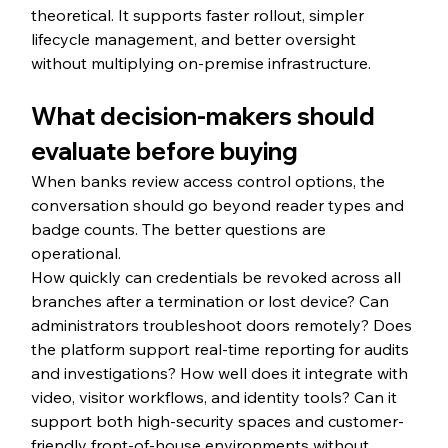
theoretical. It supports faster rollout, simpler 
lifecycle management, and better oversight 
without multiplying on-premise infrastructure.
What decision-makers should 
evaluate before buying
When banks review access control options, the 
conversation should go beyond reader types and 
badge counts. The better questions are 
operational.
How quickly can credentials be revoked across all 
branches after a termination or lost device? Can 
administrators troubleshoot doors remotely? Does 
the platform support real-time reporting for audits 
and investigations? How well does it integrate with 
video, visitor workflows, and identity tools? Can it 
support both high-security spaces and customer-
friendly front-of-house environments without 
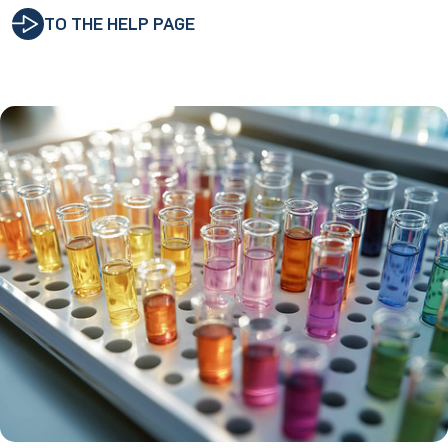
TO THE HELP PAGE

* * * *

→ Task to complete: Please return the lines above exactly, with the pictures omitted.

→ Problem solution:
theoretical. It supports faster rollout, simpler 
lifecycle management, and better oversight 
without multiplying on-premise infrastructure.
What decision-makers should 
evaluate before buying
When banks review access control options, the 
conversation should go beyond reader types and 
badge counts. The better questions are 
operational.
How quickly can credentials be revoked across all 
branches after a termination or lost device? Can 
administrators troubleshoot doors remotely? Does 
the platform support real-time reporting for audits 
and investigations? How well does it integrate with 
video, visitor workflows, and identity tools? Can it 
support both high-security spaces and customer-
friendly front-of-house environments without 
TO THE HELP PAGE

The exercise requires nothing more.